$30
DSCI 599 Homework 4
1. [10 points] What is a Bayesian Network (BN)? What are its advantages over a tabular
representation of the joint distribution of the system variables? Explain both the
representational and the computational advantages. What is a Dynamic BN (DBN)?
Describe Markov Models (MMs) and Hidden Markov Models (HMMs). Pick a problem of
interest in Data Science that can be modeled using HMMs. Describe the problem and
the application of HMM techniques on it.
2. [10 points] What is a Weighted Constraint Satisfaction Problem (WCSP)? Pick two
problems of interest in Graph Theory and explain how they can be modeled as WCSPs.
Explain how the MAP query on a BN is equivalent to a WCSP. How can a WCSP on
Boolean variables be translated to the Minimum Weighted Vertex Cover (MWVC)
problem? In what cases can the substrate MWVC problem be solved efficiently?
3. [10 points] What is the Variable Interaction (VI) graph associated with a combinatorial
problem?

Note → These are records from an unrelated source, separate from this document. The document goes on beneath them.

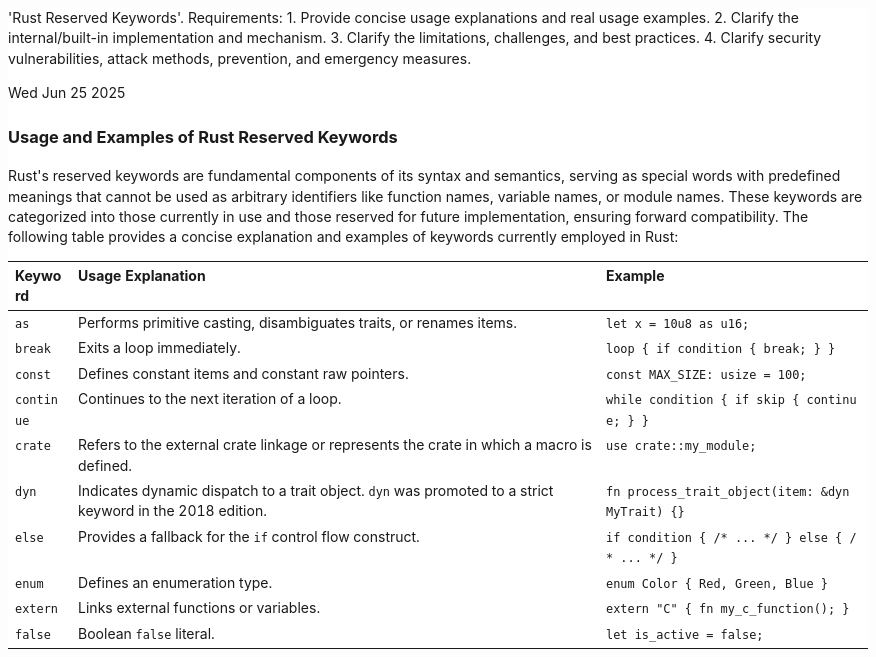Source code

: 'Rust Reserved Keywords'. Requirements: 1. Provide concise usage explanations and real usage examples. 2. Clarify the internal/built-in implementation and mechanism. 3. Clarify the limitations, challenges, and best practices. 4. Clarify security vulnerabilities, attack methods, prevention, and emergency measures.

Wed Jun 25 2025

### Usage and Examples of Rust Reserved Keywords

Rust's reserved keywords are fundamental components of its syntax and semantics, serving as special words with predefined meanings that cannot be used as arbitrary identifiers like function names, variable names, or module names. These keywords are categorized into those currently in use and those reserved for future implementation, ensuring forward compatibility. The following table provides a concise explanation and examples of keywords currently employed in Rust:

| Keyword | Usage Explanation | Example                                                                                                                                                                                                                         |
| :------ | :---------------- | :------------------------------------------------------------------------------------------------------------------------------------------------------------------------------------------------------------------------------ |
| `as`    | Performs primitive casting, disambiguates traits, or renames items.                                                                                                                                                               | `let x = 10u8 as u16;`                                                                                                                                                                    |
| `break` | Exits a loop immediately.                                                                                                                                                                                                       | `loop { if condition { break; } }`                                                                                                                                                        |
| `const` | Defines constant items and constant raw pointers.                                                                                                                                                                               | `const MAX_SIZE: usize = 100;`                                                                                                                                                            |
| `continue`| Continues to the next iteration of a loop.                                                                                                                                                                                       | `while condition { if skip { continue; } }`                                                                                                                                               |
| `crate` | Refers to the external crate linkage or represents the crate in which a macro is defined.                                                                                                                                         | `use crate::my_module;`                                                                                                                                                                   |
| `dyn`   | Indicates dynamic dispatch to a trait object. `dyn` was promoted to a strict keyword in the 2018 edition.                                                                                                                      | `fn process_trait_object(item: &dyn MyTrait) {}`                                                                                                                                          |
| `else`  | Provides a fallback for the `if` control flow construct.                                                                                                                                                                         | `if condition { /* ... */ } else { /* ... */ }`                                                                                                                                         |
| `enum`  | Defines an enumeration type.                                                                                                                                                                                                    | `enum Color { Red, Green, Blue }`                                                                                                                                                         |
| `extern`| Links external functions or variables.                                                                                                                                                                                         | `extern "C" { fn my_c_function(); }`                                                                                                                                                     |
| `false` | Boolean `false` literal.                                                                                                                                                                                                      | `let is_active = false;`                                                                                                                                                                  |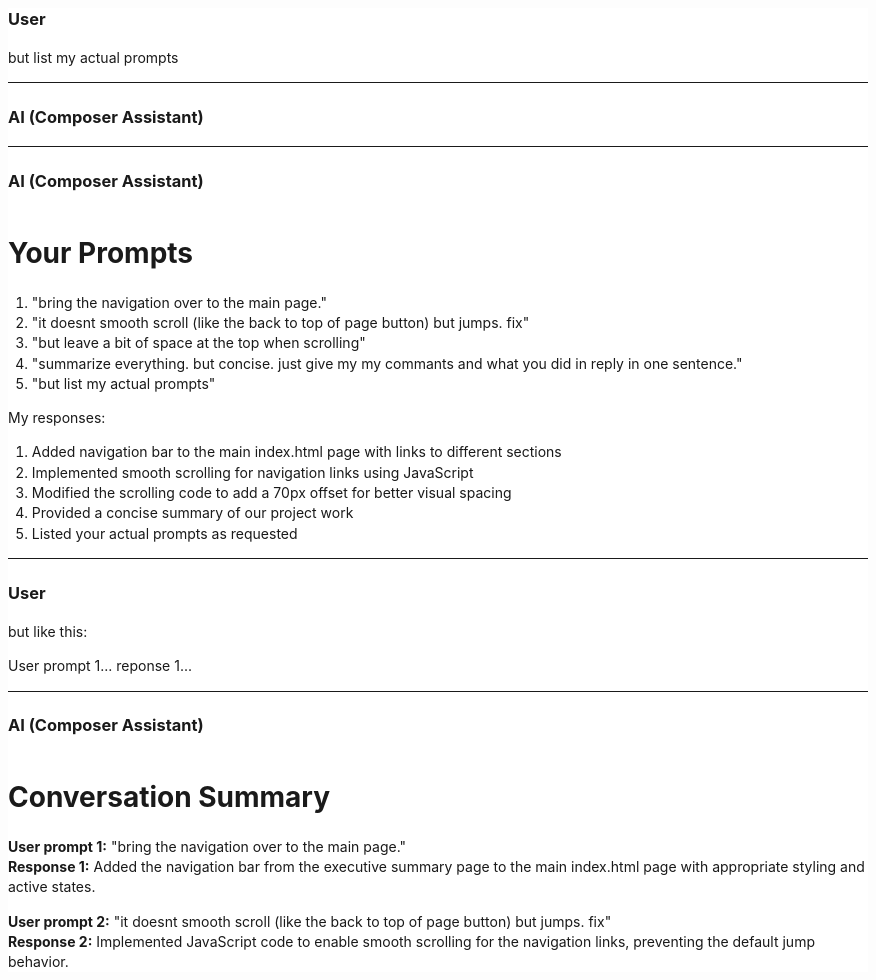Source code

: 
### User

but list my actual prompts

---

### AI (Composer Assistant)

---

### AI (Composer Assistant)

# Your Prompts

1. "bring the navigation over to the main page."
2. "it doesnt smooth scroll (like the back to top of page button) but jumps. fix"
3. "but leave a bit of space at the top when scrolling"
4. "summarize everything. but concise. just give my my commants and what you did in reply in one sentence."
5. "but list my actual prompts"

My responses:
1. Added navigation bar to the main index.html page with links to different sections
2. Implemented smooth scrolling for navigation links using JavaScript
3. Modified the scrolling code to add a 70px offset for better visual spacing
4. Provided a concise summary of our project work
5. Listed your actual prompts as requested

---

### User

but like this:

User prompt 1...
reponse 1...

---

### AI (Composer Assistant)

# Conversation Summary

**User prompt 1:** "bring the navigation over to the main page."  
**Response 1:** Added the navigation bar from the executive summary page to the main index.html page with appropriate styling and active states.

**User prompt 2:** "it doesnt smooth scroll (like the back to top of page button) but jumps. fix"  
**Response 2:** Implemented JavaScript code to enable smooth scrolling for the navigation links, preventing the default jump behavior.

Explain how the Variable Elimination (VE) algorithm uses the VI graph to solve
the combinatorial problem via Dynamic Programming. In this context, explain the notion
of the treewidth of the VI graph. Is computing the treewidth NP-hard? In what cases is it
easy?
4. [10 points] Describe the architecture of a Feed-Forward Neural Network (NN). Explain
the Backpropagation (BP) algorithm used to train it. What are the key algorithmic
principles used in BP? Pick a problem of interest in Data Science that can be solved
efficiently using a Feed-Forward NN and BP. Describe the problem and the application of
these techniques on it.
5. [10 points] What is Polynomial Identity Checking (PIC)? Describe the randomized
algorithm standardly used for PIC. Pick a problem of interest in Data Science that can be
solved efficiently using PIC. Describe the problem and the application of PIC on it. What
are heavy-tailed distributions and where do they occur? Describe a situation where the
runtime behavior of an algorithm on a combinatorial problem can exhibit a heavy-tailed
distribution. In such a situation, what can be done to boost the performance of the
algorithm?